- Task to complete:
Look through the material below. Return exactly the lines from the one with "(117, 411) none -> [72,658,122,670] // Gradle" through the one with "[94,405,441,424] [95,435,205,453] [95,471,160,490]", both included.

- Data for the task:
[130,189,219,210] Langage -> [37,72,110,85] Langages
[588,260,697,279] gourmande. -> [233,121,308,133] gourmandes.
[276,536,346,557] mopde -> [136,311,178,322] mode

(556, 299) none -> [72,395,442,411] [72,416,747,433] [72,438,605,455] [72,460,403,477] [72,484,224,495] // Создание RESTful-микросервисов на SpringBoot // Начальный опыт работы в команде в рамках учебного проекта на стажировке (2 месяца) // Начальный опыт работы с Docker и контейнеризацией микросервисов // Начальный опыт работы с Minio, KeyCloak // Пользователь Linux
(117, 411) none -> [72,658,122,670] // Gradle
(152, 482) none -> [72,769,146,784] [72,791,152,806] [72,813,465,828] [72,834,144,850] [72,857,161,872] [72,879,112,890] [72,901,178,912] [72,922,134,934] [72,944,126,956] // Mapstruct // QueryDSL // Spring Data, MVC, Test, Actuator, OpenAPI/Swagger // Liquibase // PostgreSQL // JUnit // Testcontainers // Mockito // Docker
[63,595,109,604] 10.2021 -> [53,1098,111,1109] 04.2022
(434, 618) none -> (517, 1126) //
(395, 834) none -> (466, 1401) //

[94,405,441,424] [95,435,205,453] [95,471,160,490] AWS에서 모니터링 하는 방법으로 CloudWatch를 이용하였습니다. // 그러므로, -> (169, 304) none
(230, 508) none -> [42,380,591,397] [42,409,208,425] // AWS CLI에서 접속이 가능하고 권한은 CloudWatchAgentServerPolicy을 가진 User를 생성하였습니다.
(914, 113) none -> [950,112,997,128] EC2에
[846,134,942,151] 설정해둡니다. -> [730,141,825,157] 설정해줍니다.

- Expected answer:
(117, 411) none -> [72,658,122,670] // Gradle
(152, 482) none -> [72,769,146,784] [72,791,152,806] [72,813,465,828] [72,834,144,850] [72,857,161,872] [72,879,112,890] [72,901,178,912] [72,922,134,934] [72,944,126,956] // Mapstruct // QueryDSL // Spring Data, MVC, Test, Actuator, OpenAPI/Swagger // Liquibase // PostgreSQL // JUnit // Testcontainers // Mockito // Docker
[63,595,109,604] 10.2021 -> [53,1098,111,1109] 04.2022
(434, 618) none -> (517, 1126) //
(395, 834) none -> (466, 1401) //

[94,405,441,424] [95,435,205,453] [95,471,160,490] AWS에서 모니터링 하는 방법으로 CloudWatch를 이용하였습니다. // 그러므로, -> (169, 304) none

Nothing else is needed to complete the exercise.